Prinsip-prinsip asesmen ini harus berorientasi pada peningkatan kualitas
pembelajaran, pengembangan kompetensi peserta didik, dan memberikan gambaran
yang akurat tentang pencapaian hasil belajar.
Pembelajaran Mendalam membutuhkan asesmen formatif yang
memberikan umpan balik berkala yang membantu peserta didik memahami kemajuan belajar mereka,
kekuatan, dan area yang perlu diperbaiki agar peserta didik
mampu memperdalam pemahaman mereka dan melakukan perbaikan proses belajar secara
berkelanjutan.
Pada
akhir pembelajaran, asesmen sumatif pada tingkat sekolah memberikan gambaran
yang jelas tentang sejauh
mana peserta didik
telah memahami dan menguasai materi
yang diajarkan. Hasil asesmen
ini menjadi indikator pencapaian kompetensi peserta didik secara keseluruhan.

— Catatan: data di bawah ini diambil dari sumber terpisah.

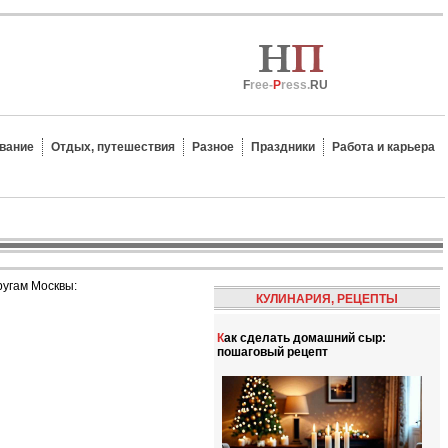
F
ree-
P
ress.
RU
вание
Отдых, путешествия
Разное
Праздники
Работа и карьера
ругам Москвы:
КУЛИНАРИЯ, РЕЦЕПТЫ
Как сделать домашний сыр:
пошаговый рецепт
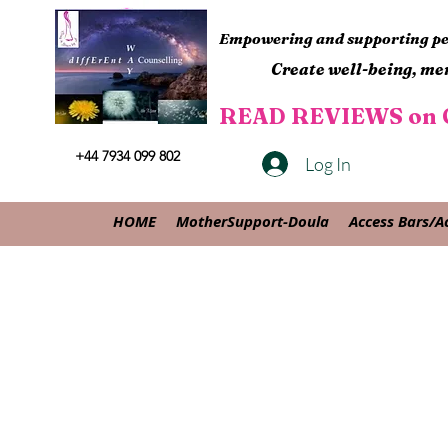
Empowering and supporting peo
Create well-being, men
READ REVIEWS on G
+44 7934 099 802
Log In
HOME
MotherSupport-Doula
Access Bars/A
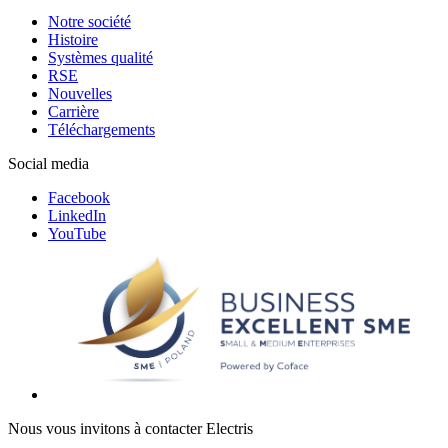
Notre société
Histoire
Systèmes qualité
RSE
Nouvelles
Carrière
Téléchargements
Social media
Facebook
LinkedIn
YouTube
Nous vous invitons à contacter Electris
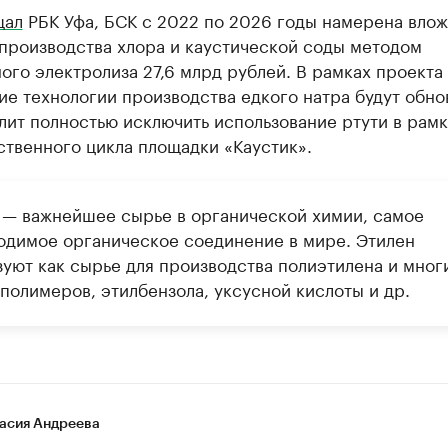
щал
РБК Уфа, БСК с 2022 по 2026 годы намерена влож
производства хлора и каустической соды методом
го электролиза 27,6 млрд рублей. В рамках проекта
е технологии производства едкого натра будут обно
лит полностью исключить использование ртути в рамк
твенного цикла площадки «Каустик».
 — важнейшее сырье в органической химии, самое
одимое органическое соединение в мире. Этилен
зуют как сырье для производства полиэтилена и мног
полимеров, этилбензола, уксусной кислоты и др.
асия Андреева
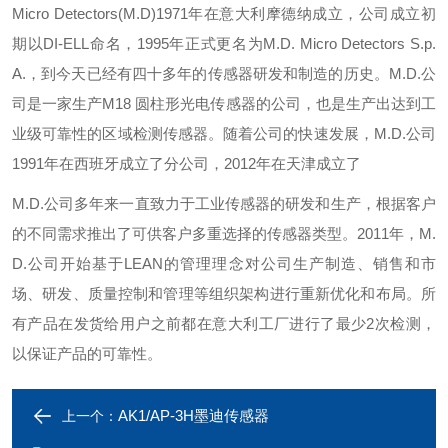
Micro Detectors(M.D)1971年在意大利摩德纳成立，公司成立初
期以DI-ELL命名，1995年正式更名为M.D. Micro Detectors S.p.
A.，到今天已经有四十多年的传感器研发和制造的历史。M.D.公
司是一家生产M18 圆柱形光电传感器的公司，也是生产出达到工
业级可靠性的区域检测传感器。随着公司的快速发展，M.D.公司
1991年在西班牙成立了分公司，2012年在天津成立了
M.D.公司多年来一直致力于工业传感器的研发和生产，根据客户
的不同需求推出了可供客户多重选择的传感器类型。2011年，M.
D.公司开始基于LEAN的管理理念对公司生产制造、销售和市
场、研发、质量控制和管理等组织架构进行重新优化和布局。所
有产品在发货给用户之前都在意大利工厂进行了最少2次检测，
以保证产品的可靠性。
AK1/AP-3H墨迪传感器
上一个：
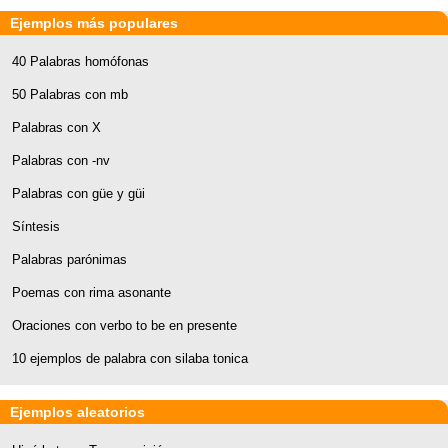
Ejemplos más populares
40 Palabras homófonas
50 Palabras con mb
Palabras con X
Palabras con -nv
Palabras con güe y güi
Síntesis
Palabras parónimas
Poemas con rima asonante
Oraciones con verbo to be en presente
10 ejemplos de palabra con silaba tonica
Ejemplos aleatorios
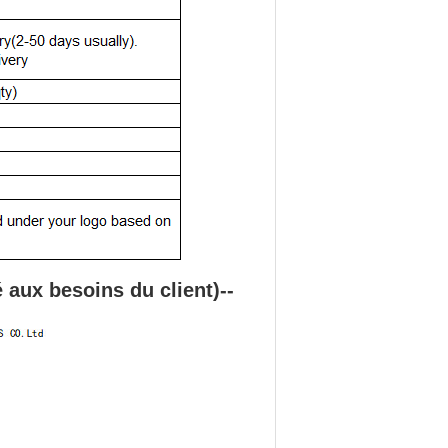
é aux besoins du client
)
--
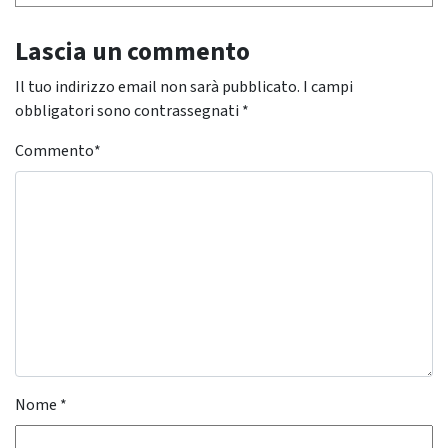
Lascia un commento
Il tuo indirizzo email non sarà pubblicato.
I campi
obbligatori sono contrassegnati
*
Commento
*
Nome
*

Asesmen sumatif pada tingkat nasional memastikan bahwa proses pembelajaran
berlangsung efektif dan hasilnya dapat dipertanggungjawabkan, baik pada level
individu (peserta didik) maupun sistem
pendidikan secara keseluruhan. Asesmen sumatif dalam skala nasional berfungsi untuk
sertifikasi peserta didik, pemetaan mutu pendidikan, dan pertimbangan seleksi
peserta didik ke jenjang
pendidikan yang lebih tinggi, namun tidak menentukan kelulusan peserta didik dari satuan pendidikan.
Pembelajaran Mendalam
mendorong peserta didik untuk bertanggung jawab atas pembelajaran mereka sendiri dan
merefleksikan kemajuan mereka sehingga mereka mampu melakukan asesmen diri,
merefleksi capaian pembelajaran mereka sendiri dan menetapkan tujuan
pribadi. Hal ini membantu peserta didik mengembangkan keterampilan
metakognitif dan mendorong mereka untuk lebih proaktif dalam pembelajaran
mereka. Asesmen dalam PM relevan dengan pencapaian profil lulusan yang
mendukung pengembangan kompetensi peserta didik secara menyeluruh.